The various aspects, embodiments, implementations, or features of the described embodiments may be used alone or in any combination. The various aspects of the described embodiments may be implemented in software, hardware, or a combination of hardware and software.
The terms "device," "workstation," and "computer system" are used interchangeably herein.
The term "connected" as used herein refers to both wired and wireless computer connections.
The term "emphasis" as used herein refers to a relative increase in audio gain or audio level.
The term "echo" as used herein refers to hearing when two audio signals having similar or identical audio inputs are played asynchronously with a time delay of greater than about 10-50 milliseconds.
The term "synchronized" or "synchronization" as used herein is less than about 50 milliseconds. In some cases where the participants are in different locations in a large room, there will be some reverberation depending on the room size. In such cases, the term "synchronized" or "synchronization" may refer to less than about 30 milliseconds. Alternatively, in some embodiments of the invention, it may be desirable to reduce reverberation even further, so that synchronization of less than about 20 milliseconds or less than 10 milliseconds may be suggested to be effective.

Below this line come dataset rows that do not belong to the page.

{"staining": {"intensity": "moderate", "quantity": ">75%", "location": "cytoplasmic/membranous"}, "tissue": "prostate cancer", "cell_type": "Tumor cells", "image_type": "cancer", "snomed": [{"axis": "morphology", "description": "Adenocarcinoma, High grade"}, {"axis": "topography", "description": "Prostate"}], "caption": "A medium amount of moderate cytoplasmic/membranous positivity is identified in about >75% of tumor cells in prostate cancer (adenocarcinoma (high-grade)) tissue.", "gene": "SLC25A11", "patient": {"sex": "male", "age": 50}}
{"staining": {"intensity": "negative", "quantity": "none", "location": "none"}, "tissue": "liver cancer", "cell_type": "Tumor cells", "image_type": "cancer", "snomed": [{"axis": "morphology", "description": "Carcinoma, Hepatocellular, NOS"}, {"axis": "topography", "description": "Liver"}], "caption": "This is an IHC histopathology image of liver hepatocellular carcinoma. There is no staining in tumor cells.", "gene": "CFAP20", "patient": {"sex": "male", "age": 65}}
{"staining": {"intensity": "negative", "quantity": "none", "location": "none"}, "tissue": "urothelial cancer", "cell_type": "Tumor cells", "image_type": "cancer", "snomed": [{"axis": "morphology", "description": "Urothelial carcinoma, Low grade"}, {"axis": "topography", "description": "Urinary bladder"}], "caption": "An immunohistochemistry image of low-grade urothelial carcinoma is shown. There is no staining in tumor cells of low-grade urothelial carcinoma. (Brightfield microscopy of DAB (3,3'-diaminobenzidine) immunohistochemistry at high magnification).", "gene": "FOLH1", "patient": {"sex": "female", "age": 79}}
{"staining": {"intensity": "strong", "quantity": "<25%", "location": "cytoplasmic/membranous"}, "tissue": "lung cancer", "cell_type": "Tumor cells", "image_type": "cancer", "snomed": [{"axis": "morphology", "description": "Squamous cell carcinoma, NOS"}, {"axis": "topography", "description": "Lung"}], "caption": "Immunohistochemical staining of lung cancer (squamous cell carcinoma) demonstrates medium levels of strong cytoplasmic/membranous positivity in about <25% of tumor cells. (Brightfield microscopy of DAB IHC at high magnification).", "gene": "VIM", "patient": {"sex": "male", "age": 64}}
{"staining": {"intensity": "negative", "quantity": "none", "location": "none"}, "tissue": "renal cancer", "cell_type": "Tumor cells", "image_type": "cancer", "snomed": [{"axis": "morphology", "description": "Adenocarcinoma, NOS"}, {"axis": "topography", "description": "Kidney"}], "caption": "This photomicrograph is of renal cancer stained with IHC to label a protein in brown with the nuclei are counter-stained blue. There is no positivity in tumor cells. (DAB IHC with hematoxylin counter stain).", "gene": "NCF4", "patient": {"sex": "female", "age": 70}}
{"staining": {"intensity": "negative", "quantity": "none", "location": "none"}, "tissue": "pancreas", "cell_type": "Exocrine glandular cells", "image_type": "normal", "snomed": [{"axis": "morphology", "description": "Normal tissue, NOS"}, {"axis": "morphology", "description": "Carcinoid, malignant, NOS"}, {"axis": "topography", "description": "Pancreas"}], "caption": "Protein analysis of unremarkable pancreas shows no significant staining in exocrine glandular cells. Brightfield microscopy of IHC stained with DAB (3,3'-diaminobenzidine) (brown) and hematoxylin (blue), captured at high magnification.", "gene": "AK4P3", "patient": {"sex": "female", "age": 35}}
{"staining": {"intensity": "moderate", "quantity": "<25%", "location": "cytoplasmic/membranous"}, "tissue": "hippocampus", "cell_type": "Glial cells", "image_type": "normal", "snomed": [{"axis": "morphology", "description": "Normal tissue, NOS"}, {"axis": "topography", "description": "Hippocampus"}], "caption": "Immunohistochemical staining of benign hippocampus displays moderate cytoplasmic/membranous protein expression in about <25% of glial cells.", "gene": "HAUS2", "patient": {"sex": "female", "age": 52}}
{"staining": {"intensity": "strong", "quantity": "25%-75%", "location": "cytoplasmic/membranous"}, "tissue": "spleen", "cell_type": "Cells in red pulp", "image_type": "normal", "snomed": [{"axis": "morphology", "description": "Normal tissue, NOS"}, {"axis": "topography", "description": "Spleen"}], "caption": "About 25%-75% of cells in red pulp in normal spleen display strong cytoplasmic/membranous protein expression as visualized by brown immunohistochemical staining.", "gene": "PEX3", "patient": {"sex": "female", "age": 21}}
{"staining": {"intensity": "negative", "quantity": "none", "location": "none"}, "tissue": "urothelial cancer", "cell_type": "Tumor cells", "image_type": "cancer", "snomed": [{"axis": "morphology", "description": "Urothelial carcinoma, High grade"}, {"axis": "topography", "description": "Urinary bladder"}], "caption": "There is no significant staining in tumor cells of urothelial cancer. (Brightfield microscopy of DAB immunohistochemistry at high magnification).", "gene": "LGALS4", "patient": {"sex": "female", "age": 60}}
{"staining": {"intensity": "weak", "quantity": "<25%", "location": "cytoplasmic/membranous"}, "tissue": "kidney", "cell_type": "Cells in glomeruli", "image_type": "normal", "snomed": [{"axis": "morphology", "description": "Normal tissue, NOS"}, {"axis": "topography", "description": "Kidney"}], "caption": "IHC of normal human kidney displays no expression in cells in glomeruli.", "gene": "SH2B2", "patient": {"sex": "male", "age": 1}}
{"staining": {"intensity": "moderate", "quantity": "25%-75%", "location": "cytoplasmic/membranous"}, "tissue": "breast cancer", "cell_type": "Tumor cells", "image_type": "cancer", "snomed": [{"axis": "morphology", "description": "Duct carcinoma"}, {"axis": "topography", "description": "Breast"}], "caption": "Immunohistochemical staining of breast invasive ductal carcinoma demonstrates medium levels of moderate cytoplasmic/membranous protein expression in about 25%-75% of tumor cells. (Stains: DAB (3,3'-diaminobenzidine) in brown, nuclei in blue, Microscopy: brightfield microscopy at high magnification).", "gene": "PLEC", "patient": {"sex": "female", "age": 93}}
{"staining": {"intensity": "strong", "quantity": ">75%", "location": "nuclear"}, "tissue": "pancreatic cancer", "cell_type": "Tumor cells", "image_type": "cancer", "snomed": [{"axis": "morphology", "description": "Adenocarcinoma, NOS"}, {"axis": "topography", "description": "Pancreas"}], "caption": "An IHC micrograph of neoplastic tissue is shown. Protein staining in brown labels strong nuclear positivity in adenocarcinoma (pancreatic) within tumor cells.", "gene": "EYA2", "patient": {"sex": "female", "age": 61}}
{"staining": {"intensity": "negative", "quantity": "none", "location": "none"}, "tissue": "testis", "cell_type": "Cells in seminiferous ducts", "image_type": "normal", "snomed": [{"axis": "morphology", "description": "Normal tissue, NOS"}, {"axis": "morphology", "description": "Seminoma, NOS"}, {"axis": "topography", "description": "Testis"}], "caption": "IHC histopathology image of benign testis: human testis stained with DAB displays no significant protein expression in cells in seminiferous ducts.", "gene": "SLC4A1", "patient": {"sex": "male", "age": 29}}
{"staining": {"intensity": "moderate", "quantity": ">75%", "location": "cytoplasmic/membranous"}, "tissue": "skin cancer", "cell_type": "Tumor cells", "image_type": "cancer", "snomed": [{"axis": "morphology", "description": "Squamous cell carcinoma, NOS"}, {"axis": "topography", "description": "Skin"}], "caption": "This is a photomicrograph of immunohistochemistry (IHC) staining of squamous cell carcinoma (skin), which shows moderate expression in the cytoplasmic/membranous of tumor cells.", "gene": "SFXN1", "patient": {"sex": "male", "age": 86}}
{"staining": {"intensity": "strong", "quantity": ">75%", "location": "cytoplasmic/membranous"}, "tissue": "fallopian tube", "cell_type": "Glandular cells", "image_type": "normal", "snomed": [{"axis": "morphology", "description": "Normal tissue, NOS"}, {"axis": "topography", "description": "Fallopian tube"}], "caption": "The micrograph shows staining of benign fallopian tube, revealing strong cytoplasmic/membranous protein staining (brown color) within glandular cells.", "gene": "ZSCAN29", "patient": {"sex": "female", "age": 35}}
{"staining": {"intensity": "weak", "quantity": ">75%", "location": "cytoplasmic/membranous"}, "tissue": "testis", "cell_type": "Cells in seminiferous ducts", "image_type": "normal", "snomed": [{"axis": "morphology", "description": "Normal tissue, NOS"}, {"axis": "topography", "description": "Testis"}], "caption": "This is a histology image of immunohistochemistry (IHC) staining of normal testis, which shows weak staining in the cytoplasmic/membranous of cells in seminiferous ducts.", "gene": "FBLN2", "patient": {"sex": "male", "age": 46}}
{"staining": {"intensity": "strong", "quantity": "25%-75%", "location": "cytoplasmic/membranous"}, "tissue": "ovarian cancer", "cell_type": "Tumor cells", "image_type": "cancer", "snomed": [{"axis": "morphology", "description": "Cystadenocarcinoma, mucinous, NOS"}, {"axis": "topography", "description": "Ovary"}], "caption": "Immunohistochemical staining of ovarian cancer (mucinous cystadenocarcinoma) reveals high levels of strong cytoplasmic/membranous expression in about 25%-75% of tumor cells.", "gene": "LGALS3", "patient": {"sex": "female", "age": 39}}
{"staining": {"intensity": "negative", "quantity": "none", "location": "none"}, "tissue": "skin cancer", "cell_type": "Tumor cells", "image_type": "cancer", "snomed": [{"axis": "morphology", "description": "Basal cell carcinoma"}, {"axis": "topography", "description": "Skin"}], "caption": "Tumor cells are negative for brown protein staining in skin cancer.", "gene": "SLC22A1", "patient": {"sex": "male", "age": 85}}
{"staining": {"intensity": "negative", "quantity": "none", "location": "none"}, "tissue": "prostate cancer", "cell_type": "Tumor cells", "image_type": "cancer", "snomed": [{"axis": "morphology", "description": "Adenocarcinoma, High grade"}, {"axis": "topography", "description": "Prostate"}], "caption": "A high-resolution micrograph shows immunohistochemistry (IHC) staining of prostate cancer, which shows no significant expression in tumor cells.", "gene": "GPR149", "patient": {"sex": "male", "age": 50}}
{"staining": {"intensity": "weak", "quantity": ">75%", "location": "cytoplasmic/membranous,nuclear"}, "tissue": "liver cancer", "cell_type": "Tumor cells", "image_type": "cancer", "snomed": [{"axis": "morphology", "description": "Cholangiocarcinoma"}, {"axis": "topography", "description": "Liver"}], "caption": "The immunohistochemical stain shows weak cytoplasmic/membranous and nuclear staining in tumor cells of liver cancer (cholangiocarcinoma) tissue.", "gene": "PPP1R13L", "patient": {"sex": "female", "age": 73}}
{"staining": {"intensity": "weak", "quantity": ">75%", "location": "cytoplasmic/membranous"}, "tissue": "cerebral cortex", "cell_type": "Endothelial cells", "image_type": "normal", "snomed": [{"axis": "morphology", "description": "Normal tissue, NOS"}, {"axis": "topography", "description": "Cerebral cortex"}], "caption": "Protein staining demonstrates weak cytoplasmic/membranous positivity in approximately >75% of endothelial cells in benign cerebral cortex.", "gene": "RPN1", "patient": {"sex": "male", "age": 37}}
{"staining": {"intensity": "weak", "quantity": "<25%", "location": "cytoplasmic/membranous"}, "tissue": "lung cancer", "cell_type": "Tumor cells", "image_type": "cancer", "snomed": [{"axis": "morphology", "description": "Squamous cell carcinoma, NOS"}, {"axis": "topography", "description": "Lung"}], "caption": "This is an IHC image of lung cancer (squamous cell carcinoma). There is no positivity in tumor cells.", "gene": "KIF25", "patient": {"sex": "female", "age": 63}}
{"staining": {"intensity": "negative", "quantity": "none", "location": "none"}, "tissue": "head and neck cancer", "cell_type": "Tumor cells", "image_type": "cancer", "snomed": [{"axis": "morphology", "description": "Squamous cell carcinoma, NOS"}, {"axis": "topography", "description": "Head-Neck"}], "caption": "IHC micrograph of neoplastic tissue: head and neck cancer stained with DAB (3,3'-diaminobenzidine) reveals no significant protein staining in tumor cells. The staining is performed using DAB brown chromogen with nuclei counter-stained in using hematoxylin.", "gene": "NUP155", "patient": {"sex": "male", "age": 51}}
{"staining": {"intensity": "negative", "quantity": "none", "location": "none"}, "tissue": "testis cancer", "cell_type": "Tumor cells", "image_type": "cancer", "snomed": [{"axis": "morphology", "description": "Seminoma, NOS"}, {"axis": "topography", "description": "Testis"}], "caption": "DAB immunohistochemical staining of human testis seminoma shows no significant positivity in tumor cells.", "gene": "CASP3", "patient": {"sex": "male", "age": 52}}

The transitional term "comprising" as used herein is synonymous with "including" and is broad or open-ended and does not exclude additional, unrecited elements or method steps. The articles "a", "an" (such as "a computer system", "an audio buffer") as used herein have the meaning of "one or more", i.e. "one or more computer systems", "one or more audio buffers".
All optional and preferred features and modifications of the described embodiments and the dependent claims may be used in all aspects of the invention taught herein. Furthermore, the various features of the dependent claims, as well as all optional and preferred features and modifications of the described embodiments, are combinable and interchangeable with each other.
While selected features of the invention have been illustrated and described, it should be understood that the invention is not limited to the described features.
While selected embodiments of the present invention have been shown and described, it should be understood that the invention is not limited to the described embodiments. Rather, it should be understood that changes can be made in these embodiments without departing from the scope of the invention as defined in the following claims and their equivalents.